▶ **WORK REQUIRED**: Using the entries below, write out the line with "Frontend web pour", the line with "principal : SvelteKit**", and every line in between, exactly as each is written.

+---+

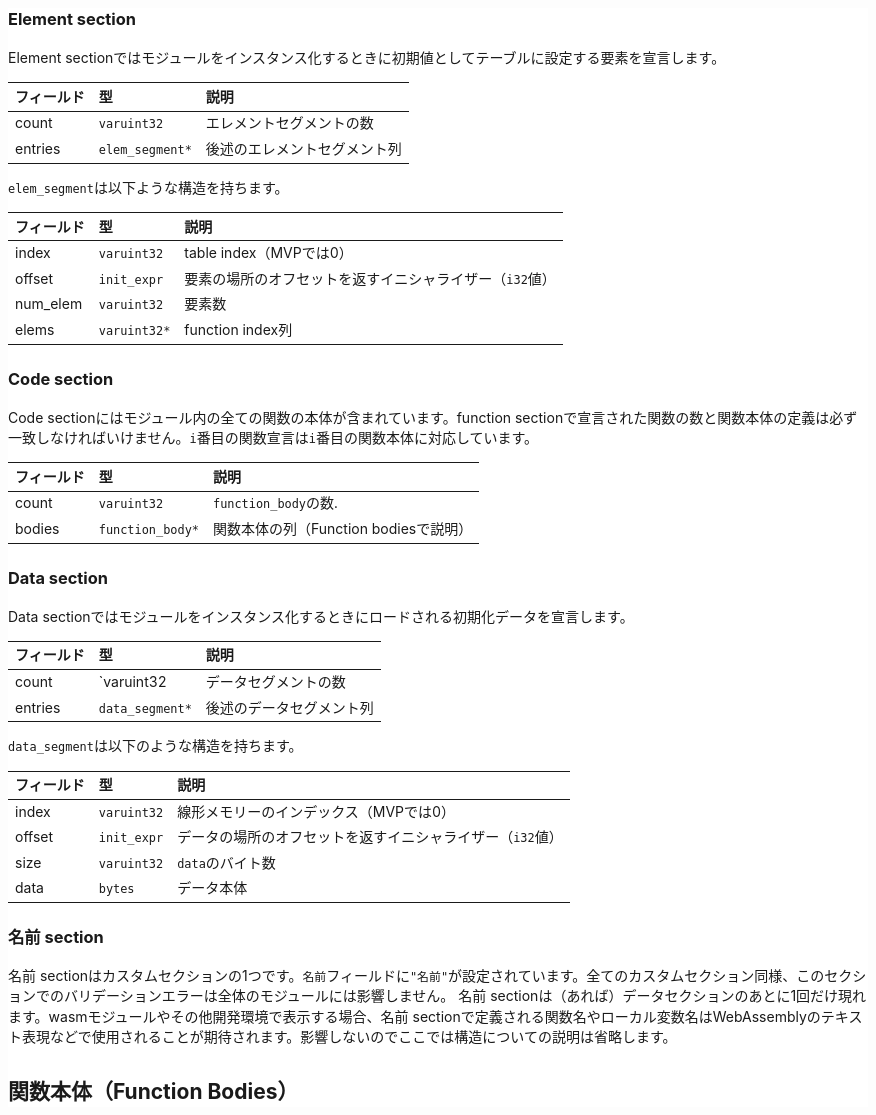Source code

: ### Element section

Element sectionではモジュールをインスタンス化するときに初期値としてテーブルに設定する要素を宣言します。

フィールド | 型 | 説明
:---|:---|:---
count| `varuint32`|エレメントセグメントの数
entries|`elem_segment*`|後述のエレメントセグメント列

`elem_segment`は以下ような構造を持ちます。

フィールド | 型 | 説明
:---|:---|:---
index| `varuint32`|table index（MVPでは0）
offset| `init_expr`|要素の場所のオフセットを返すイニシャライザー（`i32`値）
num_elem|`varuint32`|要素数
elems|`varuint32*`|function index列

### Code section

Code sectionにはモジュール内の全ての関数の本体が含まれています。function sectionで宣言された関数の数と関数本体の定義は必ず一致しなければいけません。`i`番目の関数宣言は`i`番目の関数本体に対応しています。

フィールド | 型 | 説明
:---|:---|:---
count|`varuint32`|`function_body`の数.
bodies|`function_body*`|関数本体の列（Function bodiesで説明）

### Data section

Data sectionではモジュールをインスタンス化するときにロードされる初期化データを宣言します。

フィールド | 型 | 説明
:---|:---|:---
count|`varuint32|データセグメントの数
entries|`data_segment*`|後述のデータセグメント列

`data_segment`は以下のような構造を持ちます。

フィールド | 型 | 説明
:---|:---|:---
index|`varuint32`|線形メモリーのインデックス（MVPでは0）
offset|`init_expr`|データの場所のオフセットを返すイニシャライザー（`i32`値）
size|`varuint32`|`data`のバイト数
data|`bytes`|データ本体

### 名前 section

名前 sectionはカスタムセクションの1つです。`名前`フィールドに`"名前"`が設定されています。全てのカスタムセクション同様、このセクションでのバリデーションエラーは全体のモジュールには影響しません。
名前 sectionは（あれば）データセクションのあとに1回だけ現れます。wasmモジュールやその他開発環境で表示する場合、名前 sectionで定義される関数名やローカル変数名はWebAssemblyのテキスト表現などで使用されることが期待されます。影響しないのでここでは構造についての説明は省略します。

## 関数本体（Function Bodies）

+---+

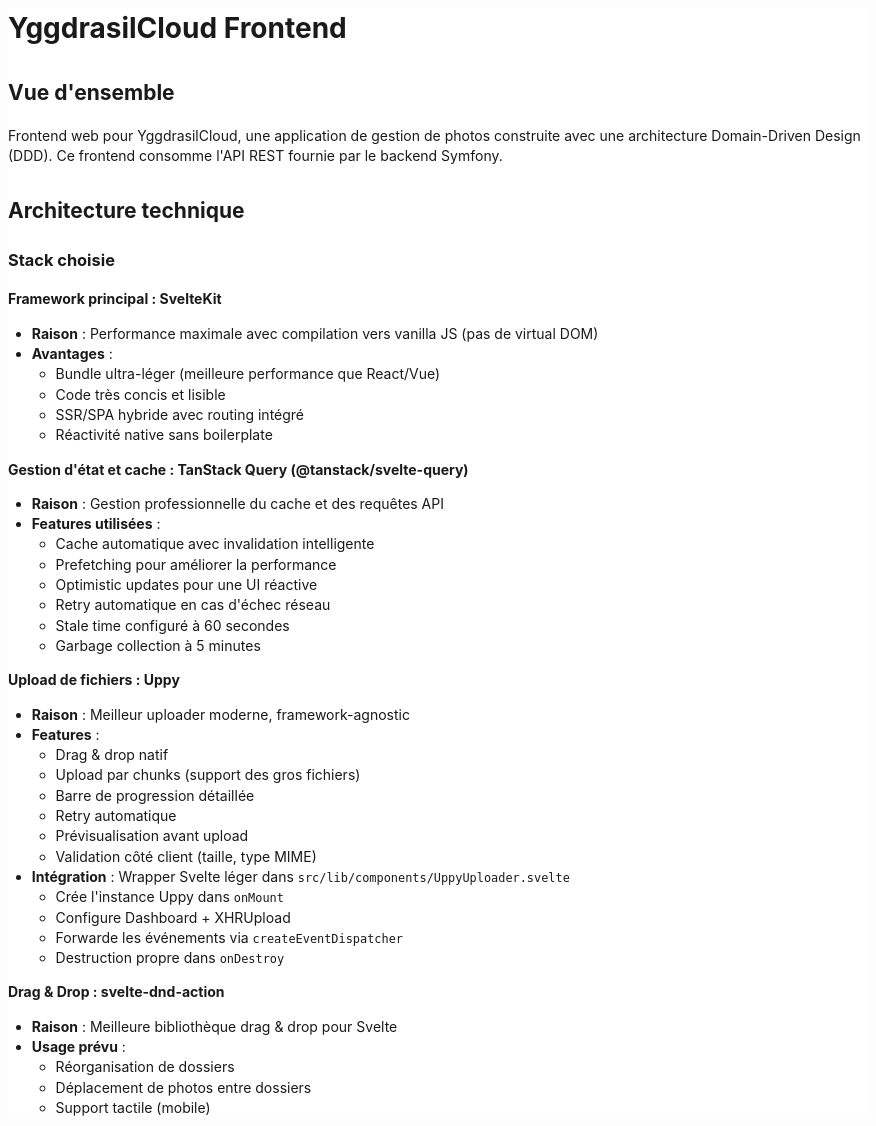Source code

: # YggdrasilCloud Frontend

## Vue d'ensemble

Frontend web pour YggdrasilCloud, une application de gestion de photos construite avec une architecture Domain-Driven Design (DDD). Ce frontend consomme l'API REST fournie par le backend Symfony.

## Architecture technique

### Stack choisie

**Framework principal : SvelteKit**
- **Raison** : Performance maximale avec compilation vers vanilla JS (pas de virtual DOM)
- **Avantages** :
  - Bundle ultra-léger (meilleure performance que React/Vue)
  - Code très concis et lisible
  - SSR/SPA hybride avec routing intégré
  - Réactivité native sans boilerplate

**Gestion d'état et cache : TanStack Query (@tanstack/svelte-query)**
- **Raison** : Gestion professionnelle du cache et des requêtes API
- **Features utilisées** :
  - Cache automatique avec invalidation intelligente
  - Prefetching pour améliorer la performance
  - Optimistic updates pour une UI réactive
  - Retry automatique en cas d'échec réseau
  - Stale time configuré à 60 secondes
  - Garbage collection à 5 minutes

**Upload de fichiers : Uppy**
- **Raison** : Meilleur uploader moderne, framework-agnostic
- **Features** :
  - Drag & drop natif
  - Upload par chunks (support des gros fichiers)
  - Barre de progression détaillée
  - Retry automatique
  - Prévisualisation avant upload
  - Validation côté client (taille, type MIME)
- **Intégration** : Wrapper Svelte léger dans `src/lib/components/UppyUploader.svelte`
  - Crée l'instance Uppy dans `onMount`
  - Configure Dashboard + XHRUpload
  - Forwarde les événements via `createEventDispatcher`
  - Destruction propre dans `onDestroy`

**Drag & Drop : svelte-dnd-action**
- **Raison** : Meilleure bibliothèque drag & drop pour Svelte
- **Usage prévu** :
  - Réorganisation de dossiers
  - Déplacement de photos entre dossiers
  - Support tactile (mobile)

+---+

▶ **EXPECTED ANSWER**:
Frontend web pour YggdrasilCloud, une application de gestion de photos construite avec une architecture Domain-Driven Design (DDD). Ce frontend consomme l'API REST fournie par le backend Symfony.

## Architecture technique

### Stack choisie

**Framework principal : SvelteKit**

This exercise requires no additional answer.